If for any reason the Japanese economy plunges because of high energy costs, it might have to sell its $800 billion in U.S. dollar reserves, mainly U.S. bonds. That would send U.S. rates sky-high. Ditto for China with its $800 billion in dollar reserves and many other nations with lesser amounts — Korea, Taiwan, also totally dependent on imported oil and gas.

The U.S. is aware of this. Every analyst in the CIA, DIA, ONI, NSA, and beyond has certainly told them so. Previous military war games and strategic analyses have concluded, therefore, that the U.S. has no good military options against Iran. Their economic power is of nuclear proportions. Their conventional power to shut down the Persian Gulf and maybe exports beyond that are vastly greater than the shutting down of a mere 4m bd of oil by shutting down Ras Tanura. MacFarlane and Woolsey may just be pointing out to the world what is obvious to any political economist or military analyst. Or they may be trying to make sure Bush, Cheney and the other people at DOD and in the White House who find it hard to read larger reports get the big news.

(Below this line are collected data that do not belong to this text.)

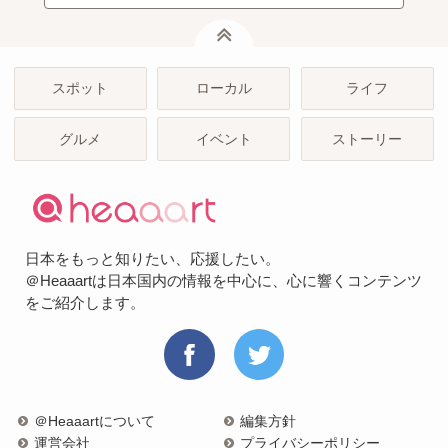
ページトップ
スポット
ローカル
ライフ
グルメ
イベント
ストーリー
日本をもっと知りたい、応援したい。
＠Heaaartは日本国内の情報を中心に、心に響くコンテンツ
をご紹介します。
＠Heaaartについて
編集方針
運営会社
プライバシーポリシー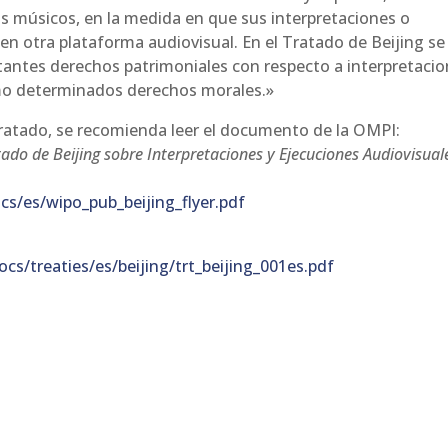
 los músicos, en la medida en que sus interpretaciones o
n otra plataforma audiovisual. En el Tratado de Beijing se
utantes derechos patrimoniales con respecto a interpretaci
como determinados derechos morales.»
ratado, se recomienda leer el documento de la OMPI:
tado de Beijing sobre Interpretaciones y Ejecuciones Audiovisual
s/es/wipo_pub_beijing_flyer.pdf
cs/treaties/es/beijing/trt_beijing_001es.pdf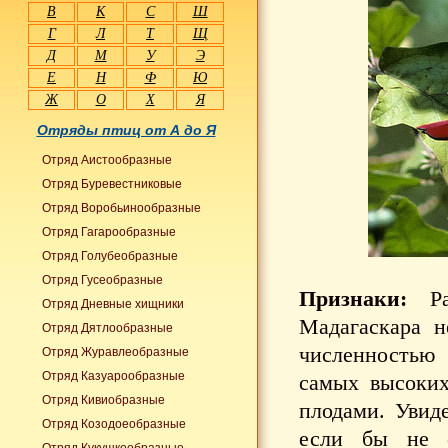
В
К
С
Ш
Г
Л
Т
Щ
Д
М
У
Э
Е
Н
Ф
Ю
Ж
О
Х
Я
Отряды птиц от А до Я
Отряд Аистообразные
Отряд Буревестниковые
Отряд Воробьинообразные
Отряд Гагарообразные
Отряд Голубеобразные
Отряд Гусеобразные
Признаки:
Ра
Отряд Дневные хищники
Мадагаскара н
Отряд Дятлообразные
численностью 
Отряд Журавлеобразные
Отряд Казуарообразные
самых высоких
Отряд Кивиобразные
плодами. Увид
Отряд Козодоеобразные
если бы не с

I’m sure Cheney and Rumsfeld have gotten this news. (Bush may still be out to lunch. I have no way of knowing, since everything he says implies he has not gotten the news, but it’s hard to believe anyone could be that totally ignorant of the simple truths the analysts are reporting.) Therefore, if there is an attack on Iran it will probably be an all-out U.S. attack with massive air and space weapons. This will not be a pin-point attack such as the Israeli attack on the Iraqi nuclear power plant. The attackers would have to assume they can absorb the huge losses from shutting down the Iranian oil and gas, but no one would think they could absorb the costs of shutting down the Gulf. The Iranians know the U.S. will attack massively to knock out all the command and control assets, all of their air and missile forces, all of their big artillery, and boats. The Iranians have already built deep-underground, hardened facilities for at least one huge nuclear plant and probably more. (This facility is like the US Norad control center in Cheyenne Mountain.) They most likely are using hardened, underground facilities to protect their missile and air forces. The U.S. attack will have to be immense to get all of these and it seems very unlikely they can do it, unless they begin with tactical nuclear weapons of the sort the Bush people have been developing for exactly these purposes of hitting hardened, underground facilities.

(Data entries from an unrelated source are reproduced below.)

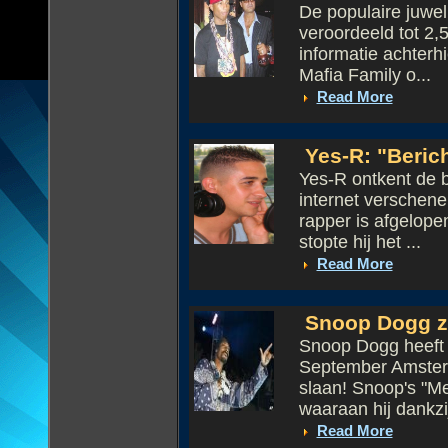
De populaire juwe
veroordeeld tot 2,5
informatie achterhi
Mafia Family o...
Read More
Yes-R: "Berich
Yes-R ontkent de b
internet verschenen
rapper is afgelope
stopte hij het ...
Read More
Snoop Dogg zi
Snoop Dogg heeft d
September Amster
slaan! Snoop's "Me
waaraan hij dankzij
Read More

Attacking Iran would probably be an Economic Doomsday Scenario. No reasonable person would do it. But that is what I and a vast number of other people, some in the CIA, were screaming when the U.S. invaded, annihilated, and got stuck catastrophically in Iraq. The Bush people have produced catastrophes over and over again at home and around the world. They literally turned the world against the U.S. and seem to think that’s great. They do not reason as we human beings do. They may push onward to the Economic Doomsday hoping it will trigger that Armageddon and Second Coming Bush seems so anxious to see during his three remaining years in absolute power.